**WHAT IS EXPECTED:**
The string "Delil" appears in some lines of the entries that follow; copy each such line.

Page-level text extractions
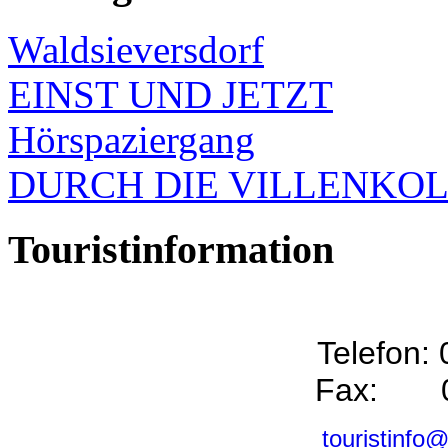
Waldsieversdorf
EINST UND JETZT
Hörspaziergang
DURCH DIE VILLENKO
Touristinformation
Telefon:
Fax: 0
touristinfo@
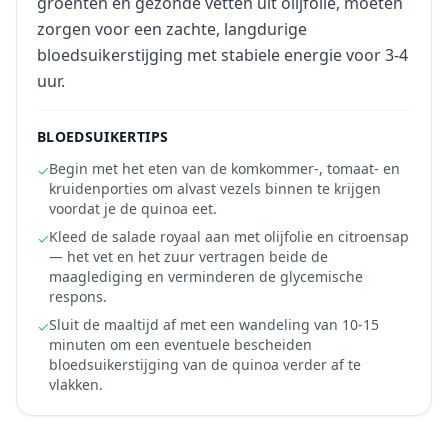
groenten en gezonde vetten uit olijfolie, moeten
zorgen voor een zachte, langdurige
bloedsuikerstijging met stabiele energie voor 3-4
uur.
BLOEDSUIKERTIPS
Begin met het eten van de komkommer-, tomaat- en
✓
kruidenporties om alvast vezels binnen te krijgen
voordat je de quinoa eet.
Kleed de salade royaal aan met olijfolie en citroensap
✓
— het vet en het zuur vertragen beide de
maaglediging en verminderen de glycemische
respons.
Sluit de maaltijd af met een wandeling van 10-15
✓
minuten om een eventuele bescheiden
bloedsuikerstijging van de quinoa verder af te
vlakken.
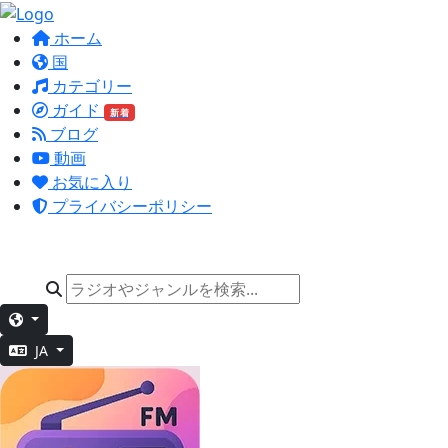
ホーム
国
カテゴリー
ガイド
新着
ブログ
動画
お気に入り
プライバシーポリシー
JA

--

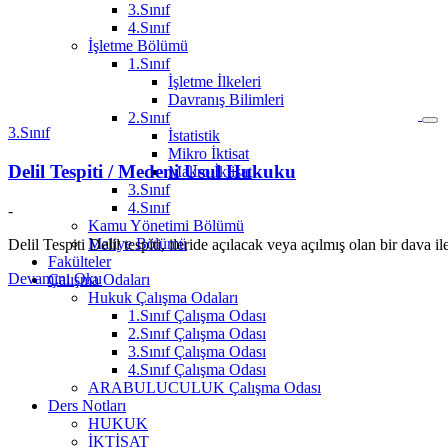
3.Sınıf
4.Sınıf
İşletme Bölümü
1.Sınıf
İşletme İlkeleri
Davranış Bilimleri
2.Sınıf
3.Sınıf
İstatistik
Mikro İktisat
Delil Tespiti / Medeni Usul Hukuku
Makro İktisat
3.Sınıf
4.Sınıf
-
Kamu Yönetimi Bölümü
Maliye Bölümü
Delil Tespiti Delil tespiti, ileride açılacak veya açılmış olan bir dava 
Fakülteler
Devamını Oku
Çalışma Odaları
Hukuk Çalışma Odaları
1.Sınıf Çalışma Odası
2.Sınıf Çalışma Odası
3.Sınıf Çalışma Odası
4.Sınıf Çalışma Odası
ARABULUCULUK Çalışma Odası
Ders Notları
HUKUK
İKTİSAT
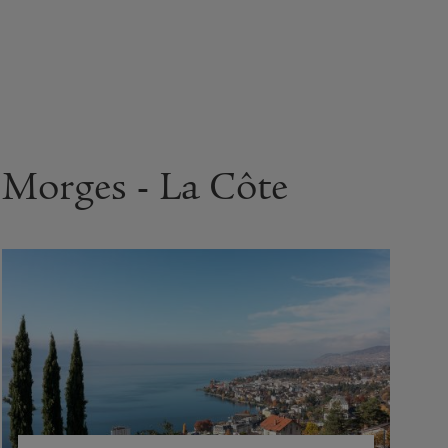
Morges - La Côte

...

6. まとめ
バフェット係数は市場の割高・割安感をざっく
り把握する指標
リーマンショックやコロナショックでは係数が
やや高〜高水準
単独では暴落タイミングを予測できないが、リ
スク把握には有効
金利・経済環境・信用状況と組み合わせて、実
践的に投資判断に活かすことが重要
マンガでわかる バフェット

**EXPECTED ANSWER:**
Delil Tespiti / Medeni Usul Hukuku
Delil Tespiti Delil tespiti, ileride açılacak veya açılmış olan bir dava 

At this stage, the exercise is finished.